THE REQUEST: Rename "collectors" to "collected by" in the lines from the first one through the line with "order: Dioscoreales", including that line, and change nothing else. Give back only those lines.

......

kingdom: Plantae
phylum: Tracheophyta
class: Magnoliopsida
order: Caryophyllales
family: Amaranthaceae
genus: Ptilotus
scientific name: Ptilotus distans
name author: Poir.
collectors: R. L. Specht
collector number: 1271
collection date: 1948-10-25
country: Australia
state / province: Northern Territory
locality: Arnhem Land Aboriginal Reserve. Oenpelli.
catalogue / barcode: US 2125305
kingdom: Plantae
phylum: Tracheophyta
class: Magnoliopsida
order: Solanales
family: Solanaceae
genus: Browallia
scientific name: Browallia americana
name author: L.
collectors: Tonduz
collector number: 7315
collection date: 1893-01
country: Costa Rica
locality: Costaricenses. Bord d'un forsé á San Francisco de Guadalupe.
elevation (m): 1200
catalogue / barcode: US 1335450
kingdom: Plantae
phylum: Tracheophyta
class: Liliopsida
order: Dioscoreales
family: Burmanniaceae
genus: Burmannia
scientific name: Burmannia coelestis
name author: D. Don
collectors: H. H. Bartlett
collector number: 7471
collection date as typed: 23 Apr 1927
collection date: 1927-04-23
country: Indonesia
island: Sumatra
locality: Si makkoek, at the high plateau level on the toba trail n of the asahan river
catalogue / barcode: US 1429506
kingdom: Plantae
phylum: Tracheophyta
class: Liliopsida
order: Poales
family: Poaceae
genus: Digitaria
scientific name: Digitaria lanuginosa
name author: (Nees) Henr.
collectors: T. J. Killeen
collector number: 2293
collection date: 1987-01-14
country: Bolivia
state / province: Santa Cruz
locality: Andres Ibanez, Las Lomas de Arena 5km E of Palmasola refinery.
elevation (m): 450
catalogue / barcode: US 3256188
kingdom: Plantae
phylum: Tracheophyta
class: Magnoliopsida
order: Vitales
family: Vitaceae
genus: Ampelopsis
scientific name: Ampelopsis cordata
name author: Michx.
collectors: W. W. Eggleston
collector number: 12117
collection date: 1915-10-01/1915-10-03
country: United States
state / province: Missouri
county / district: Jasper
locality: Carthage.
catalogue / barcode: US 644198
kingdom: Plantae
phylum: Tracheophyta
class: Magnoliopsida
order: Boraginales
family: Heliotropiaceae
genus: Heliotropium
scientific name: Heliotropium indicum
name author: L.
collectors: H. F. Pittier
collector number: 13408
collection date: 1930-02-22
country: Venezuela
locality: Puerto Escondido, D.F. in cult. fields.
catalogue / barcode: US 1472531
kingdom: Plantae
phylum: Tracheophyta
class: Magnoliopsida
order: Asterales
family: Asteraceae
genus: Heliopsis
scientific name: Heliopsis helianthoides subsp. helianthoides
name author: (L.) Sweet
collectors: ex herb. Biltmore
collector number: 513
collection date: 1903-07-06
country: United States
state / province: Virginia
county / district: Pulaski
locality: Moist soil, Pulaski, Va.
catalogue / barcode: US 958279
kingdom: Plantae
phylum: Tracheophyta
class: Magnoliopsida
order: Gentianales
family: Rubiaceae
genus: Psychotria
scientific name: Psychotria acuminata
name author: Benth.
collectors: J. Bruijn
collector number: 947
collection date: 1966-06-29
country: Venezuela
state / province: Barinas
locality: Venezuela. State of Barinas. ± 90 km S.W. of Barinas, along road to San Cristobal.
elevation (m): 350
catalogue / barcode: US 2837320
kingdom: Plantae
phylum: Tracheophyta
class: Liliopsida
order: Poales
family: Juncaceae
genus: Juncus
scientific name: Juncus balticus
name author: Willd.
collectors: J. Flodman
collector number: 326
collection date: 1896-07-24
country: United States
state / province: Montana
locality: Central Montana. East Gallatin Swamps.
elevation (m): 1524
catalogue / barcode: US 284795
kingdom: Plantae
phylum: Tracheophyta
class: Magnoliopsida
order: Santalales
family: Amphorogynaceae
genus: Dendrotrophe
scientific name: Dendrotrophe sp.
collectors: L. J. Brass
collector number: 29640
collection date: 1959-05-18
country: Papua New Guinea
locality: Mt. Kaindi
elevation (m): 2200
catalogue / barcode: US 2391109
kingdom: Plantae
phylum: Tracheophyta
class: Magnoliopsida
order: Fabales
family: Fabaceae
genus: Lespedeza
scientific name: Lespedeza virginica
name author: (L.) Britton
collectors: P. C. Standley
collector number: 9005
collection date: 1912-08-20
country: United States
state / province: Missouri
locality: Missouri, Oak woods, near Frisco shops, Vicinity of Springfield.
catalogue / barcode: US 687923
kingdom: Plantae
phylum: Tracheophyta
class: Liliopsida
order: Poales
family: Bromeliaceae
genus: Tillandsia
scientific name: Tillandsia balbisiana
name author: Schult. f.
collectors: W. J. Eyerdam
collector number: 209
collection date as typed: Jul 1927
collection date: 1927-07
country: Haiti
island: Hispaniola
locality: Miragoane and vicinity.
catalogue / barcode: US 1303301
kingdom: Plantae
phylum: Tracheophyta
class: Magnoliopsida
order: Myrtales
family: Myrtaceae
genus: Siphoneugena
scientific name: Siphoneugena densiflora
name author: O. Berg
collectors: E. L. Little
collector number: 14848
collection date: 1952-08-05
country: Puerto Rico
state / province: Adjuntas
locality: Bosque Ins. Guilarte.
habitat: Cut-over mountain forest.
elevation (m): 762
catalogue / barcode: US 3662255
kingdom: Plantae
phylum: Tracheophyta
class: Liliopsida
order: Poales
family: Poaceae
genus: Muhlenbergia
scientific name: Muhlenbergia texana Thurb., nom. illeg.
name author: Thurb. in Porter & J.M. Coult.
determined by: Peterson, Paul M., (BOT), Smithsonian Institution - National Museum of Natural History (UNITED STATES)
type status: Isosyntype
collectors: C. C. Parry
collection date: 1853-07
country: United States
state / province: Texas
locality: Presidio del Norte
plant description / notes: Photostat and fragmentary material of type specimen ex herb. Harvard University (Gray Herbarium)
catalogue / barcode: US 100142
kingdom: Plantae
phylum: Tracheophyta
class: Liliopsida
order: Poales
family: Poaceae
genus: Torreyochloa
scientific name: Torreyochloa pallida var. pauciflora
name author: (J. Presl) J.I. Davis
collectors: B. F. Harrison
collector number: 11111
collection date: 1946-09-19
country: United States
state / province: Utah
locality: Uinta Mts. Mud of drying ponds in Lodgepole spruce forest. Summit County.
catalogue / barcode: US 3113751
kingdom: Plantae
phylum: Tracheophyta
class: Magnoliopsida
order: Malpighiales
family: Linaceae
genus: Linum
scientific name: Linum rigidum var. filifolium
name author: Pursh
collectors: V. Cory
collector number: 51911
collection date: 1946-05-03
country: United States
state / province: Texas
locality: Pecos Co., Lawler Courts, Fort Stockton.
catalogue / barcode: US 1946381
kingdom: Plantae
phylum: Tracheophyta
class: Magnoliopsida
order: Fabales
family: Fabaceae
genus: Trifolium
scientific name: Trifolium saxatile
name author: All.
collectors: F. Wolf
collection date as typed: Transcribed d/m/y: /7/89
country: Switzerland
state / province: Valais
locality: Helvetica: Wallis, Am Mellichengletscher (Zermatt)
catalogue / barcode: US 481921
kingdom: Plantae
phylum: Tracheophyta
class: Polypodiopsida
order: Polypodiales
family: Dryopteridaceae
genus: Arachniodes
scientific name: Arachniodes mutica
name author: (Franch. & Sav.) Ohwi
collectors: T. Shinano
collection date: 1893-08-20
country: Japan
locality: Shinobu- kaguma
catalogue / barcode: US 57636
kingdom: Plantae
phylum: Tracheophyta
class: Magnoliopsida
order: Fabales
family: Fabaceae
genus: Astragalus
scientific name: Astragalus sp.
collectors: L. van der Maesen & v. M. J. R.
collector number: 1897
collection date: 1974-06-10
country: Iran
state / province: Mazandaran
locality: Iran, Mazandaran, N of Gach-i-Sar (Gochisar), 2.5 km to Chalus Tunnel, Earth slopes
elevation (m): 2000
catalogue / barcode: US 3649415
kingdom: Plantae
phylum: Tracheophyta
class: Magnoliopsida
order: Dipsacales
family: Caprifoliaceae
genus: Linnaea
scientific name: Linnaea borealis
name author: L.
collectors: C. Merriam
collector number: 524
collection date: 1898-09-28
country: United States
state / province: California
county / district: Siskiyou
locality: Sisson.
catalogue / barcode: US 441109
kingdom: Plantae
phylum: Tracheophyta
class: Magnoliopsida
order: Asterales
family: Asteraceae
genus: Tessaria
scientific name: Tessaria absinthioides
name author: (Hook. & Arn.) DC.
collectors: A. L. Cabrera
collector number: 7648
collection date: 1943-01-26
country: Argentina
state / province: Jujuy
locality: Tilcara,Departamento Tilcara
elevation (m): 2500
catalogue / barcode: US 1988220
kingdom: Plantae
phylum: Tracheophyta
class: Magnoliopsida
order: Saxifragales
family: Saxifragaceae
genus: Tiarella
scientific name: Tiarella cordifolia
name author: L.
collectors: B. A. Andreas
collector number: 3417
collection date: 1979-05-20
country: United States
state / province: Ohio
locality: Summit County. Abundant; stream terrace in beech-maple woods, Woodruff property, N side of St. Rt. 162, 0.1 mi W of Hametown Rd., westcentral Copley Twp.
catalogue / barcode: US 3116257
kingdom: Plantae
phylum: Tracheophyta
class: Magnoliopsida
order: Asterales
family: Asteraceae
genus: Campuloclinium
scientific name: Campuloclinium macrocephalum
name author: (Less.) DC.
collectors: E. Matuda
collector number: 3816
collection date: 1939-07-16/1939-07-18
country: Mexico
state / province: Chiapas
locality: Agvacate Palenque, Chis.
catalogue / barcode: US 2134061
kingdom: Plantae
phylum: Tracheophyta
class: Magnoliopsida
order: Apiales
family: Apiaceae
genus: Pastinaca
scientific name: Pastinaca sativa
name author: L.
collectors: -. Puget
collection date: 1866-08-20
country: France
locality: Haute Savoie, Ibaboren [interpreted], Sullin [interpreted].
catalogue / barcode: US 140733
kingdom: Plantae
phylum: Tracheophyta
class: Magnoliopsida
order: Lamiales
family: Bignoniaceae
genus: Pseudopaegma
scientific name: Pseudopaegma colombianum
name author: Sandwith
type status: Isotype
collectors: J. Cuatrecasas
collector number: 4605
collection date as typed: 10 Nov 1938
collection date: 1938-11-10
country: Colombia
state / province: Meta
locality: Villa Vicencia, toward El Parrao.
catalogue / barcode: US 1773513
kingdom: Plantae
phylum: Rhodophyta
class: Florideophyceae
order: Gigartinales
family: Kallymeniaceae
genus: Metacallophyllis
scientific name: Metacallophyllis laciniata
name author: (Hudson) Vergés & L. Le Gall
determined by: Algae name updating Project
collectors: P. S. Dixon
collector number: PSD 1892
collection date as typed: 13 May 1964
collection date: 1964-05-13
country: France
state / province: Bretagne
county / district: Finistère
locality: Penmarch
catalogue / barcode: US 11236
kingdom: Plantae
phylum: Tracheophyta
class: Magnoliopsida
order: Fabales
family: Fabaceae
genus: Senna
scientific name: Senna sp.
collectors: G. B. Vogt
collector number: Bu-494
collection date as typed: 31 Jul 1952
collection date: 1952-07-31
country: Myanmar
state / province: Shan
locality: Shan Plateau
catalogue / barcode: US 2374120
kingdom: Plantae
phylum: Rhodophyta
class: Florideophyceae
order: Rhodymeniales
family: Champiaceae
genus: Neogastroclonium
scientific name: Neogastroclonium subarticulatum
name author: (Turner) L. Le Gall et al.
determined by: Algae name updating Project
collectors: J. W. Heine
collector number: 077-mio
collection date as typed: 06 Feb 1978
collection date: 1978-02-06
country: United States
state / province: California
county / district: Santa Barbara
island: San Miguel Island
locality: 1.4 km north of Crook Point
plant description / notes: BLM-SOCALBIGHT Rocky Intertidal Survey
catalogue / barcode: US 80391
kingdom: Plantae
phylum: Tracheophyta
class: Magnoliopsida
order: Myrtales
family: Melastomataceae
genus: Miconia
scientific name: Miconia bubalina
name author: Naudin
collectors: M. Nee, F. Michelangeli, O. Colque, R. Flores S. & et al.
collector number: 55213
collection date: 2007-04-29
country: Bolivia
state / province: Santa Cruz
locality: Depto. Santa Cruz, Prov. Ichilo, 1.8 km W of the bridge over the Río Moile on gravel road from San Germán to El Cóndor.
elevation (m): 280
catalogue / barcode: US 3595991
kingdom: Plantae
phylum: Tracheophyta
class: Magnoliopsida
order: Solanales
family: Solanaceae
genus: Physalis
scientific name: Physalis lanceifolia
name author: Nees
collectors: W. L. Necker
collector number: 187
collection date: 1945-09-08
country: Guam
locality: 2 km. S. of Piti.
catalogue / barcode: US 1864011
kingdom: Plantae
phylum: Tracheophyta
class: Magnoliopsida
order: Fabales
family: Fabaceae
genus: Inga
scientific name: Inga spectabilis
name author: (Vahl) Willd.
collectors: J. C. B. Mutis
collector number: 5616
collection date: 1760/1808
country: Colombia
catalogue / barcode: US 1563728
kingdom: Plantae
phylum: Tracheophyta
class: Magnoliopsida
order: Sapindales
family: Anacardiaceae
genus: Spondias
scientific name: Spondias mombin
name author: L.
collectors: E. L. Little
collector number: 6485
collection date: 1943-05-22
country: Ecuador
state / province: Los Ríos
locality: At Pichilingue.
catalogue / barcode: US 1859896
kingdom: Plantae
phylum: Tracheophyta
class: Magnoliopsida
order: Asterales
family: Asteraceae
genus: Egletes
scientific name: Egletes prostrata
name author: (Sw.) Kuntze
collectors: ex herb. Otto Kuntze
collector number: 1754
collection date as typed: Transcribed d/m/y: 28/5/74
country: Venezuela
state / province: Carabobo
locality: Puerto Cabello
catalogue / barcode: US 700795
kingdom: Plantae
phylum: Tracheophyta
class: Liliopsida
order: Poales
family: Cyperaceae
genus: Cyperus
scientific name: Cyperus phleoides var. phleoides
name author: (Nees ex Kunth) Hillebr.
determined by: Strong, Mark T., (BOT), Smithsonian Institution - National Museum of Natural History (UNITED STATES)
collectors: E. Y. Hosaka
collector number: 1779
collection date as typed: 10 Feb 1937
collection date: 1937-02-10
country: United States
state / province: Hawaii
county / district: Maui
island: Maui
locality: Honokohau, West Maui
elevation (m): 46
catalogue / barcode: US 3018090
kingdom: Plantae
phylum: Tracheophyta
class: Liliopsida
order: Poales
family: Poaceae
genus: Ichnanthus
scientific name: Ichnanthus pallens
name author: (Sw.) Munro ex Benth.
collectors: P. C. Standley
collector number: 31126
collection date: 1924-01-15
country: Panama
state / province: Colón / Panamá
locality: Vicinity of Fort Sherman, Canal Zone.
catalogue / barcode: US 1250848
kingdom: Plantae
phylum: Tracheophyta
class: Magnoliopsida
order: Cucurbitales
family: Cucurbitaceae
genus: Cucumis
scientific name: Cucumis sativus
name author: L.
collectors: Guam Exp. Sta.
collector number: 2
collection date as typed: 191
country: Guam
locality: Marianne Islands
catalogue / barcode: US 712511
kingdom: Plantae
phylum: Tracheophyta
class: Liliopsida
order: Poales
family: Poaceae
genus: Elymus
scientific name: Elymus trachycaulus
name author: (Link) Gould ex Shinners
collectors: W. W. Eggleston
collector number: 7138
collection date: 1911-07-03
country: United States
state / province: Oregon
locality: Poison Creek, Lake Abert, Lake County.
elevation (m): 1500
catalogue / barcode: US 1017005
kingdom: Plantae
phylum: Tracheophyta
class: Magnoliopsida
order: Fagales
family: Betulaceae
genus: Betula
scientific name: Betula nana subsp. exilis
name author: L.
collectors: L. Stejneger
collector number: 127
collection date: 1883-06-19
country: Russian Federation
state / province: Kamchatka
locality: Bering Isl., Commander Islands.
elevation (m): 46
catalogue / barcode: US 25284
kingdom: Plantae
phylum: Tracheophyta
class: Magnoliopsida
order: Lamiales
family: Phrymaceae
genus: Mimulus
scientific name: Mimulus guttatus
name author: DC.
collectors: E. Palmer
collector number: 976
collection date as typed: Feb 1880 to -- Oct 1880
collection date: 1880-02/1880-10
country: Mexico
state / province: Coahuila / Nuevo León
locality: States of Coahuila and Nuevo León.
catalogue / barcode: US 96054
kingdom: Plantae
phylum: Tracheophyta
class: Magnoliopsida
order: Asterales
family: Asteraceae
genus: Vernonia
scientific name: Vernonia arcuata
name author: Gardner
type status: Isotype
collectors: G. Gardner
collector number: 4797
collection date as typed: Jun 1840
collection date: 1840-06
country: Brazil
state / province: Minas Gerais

......

REPLY:
kingdom: Plantae
phylum: Tracheophyta
class: Magnoliopsida
order: Caryophyllales
family: Amaranthaceae
genus: Ptilotus
scientific name: Ptilotus distans
name author: Poir.
collected by: R. L. Specht
collector number: 1271
collection date: 1948-10-25
country: Australia
state / province: Northern Territory
locality: Arnhem Land Aboriginal Reserve. Oenpelli.
catalogue / barcode: US 2125305
kingdom: Plantae
phylum: Tracheophyta
class: Magnoliopsida
order: Solanales
family: Solanaceae
genus: Browallia
scientific name: Browallia americana
name author: L.
collected by: Tonduz
collector number: 7315
collection date: 1893-01
country: Costa Rica
locality: Costaricenses. Bord d'un forsé á San Francisco de Guadalupe.
elevation (m): 1200
catalogue / barcode: US 1335450
kingdom: Plantae
phylum: Tracheophyta
class: Liliopsida
order: Dioscoreales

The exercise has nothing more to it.